It’s the salary cap, however, that will bring about significant changes for these four Eastern Conference clubs.

The Penguins have the least amount of wiggle room for 2019-20. Cap Friendly indicates they have over $79.7 million invested in 18 players next season. Fortunately, all their core players are under contract. Still, if the cap reaches $83 million as projected, they won’t have much room to re-sign players or bolster their depth.

Penguins general manager Jim Rutherford could move out a couple of high-salaried veterans and replace them with younger, faster, more affordable talent. The Pittsburgh Post-Gazette‘s Jason Mackey last week cited team sources claiming the management team is considering almost all options short of moving Sidney Crosby and Matt Murray. That could include shopping a forward such as Evgeni Malkin or Phil Kessel or a defenseman like Kris Letang.

[Stored items]
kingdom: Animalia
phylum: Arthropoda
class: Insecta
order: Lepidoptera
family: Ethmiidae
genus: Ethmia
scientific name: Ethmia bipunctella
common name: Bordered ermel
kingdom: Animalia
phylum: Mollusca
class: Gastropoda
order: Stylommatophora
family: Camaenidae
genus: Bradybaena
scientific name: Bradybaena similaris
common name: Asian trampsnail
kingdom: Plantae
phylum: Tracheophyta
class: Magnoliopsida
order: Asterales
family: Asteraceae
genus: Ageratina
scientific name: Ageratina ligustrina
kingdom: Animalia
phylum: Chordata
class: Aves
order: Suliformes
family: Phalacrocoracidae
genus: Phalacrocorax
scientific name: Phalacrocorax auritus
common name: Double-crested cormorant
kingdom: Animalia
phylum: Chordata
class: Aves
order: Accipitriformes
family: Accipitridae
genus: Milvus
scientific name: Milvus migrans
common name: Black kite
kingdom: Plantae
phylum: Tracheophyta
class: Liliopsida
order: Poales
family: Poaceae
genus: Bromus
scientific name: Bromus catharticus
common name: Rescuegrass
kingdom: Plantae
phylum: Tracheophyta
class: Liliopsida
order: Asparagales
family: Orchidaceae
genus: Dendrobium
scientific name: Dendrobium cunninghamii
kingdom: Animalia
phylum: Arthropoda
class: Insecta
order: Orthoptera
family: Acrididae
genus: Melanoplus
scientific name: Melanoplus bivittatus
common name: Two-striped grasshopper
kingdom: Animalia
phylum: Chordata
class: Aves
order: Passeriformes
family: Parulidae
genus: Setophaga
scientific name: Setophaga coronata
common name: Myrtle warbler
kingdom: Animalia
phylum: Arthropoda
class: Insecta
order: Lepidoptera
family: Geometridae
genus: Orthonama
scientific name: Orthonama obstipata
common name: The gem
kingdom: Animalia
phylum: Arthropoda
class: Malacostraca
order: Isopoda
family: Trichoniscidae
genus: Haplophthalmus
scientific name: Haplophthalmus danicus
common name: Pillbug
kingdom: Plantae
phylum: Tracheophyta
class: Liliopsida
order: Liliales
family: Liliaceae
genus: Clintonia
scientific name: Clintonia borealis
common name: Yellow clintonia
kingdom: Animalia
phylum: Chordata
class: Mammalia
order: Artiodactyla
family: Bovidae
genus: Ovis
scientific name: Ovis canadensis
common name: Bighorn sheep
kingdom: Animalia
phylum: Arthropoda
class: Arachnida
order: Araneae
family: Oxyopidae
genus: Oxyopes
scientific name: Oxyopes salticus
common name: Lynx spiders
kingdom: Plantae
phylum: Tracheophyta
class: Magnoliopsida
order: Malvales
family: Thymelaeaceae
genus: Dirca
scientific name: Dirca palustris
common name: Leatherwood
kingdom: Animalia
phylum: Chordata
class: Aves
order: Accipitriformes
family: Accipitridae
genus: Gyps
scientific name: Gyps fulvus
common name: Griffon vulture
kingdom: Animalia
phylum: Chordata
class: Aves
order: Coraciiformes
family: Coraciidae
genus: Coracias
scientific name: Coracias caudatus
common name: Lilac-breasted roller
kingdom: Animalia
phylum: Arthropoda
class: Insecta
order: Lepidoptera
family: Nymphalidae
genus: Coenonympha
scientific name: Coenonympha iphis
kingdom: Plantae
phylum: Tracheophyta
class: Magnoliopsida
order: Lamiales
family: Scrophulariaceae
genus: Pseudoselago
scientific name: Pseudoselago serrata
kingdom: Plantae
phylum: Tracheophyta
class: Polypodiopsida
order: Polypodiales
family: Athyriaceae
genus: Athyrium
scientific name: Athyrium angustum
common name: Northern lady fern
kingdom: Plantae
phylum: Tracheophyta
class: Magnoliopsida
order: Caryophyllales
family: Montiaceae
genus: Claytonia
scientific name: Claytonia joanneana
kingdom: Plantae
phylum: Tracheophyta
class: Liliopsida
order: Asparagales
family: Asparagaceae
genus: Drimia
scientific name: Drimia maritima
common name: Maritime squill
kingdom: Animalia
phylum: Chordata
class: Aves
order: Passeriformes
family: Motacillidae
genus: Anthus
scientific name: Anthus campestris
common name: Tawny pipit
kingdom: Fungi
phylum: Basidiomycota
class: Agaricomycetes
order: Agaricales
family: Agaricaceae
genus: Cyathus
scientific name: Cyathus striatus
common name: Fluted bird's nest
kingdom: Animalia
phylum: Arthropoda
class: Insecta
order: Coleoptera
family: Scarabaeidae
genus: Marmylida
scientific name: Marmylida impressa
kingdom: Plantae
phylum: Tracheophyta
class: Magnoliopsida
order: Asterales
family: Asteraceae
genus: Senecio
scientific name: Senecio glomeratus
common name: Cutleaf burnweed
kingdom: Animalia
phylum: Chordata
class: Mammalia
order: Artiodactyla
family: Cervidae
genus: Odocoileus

__Task statement__. Rewrite everything in the salary cap text from "It’s the salary" down to "like Kris Letang.", swapping "wiggle room" for "breathing room".

__Expected output__.
It’s the salary cap, however, that will bring about significant changes for these four Eastern Conference clubs.

The Penguins have the least amount of breathing room for 2019-20. Cap Friendly indicates they have over $79.7 million invested in 18 players next season. Fortunately, all their core players are under contract. Still, if the cap reaches $83 million as projected, they won’t have much room to re-sign players or bolster their depth.

Penguins general manager Jim Rutherford could move out a couple of high-salaried veterans and replace them with younger, faster, more affordable talent. The Pittsburgh Post-Gazette‘s Jason Mackey last week cited team sources claiming the management team is considering almost all options short of moving Sidney Crosby and Matt Murray. That could include shopping a forward such as Evgeni Malkin or Phil Kessel or a defenseman like Kris Letang.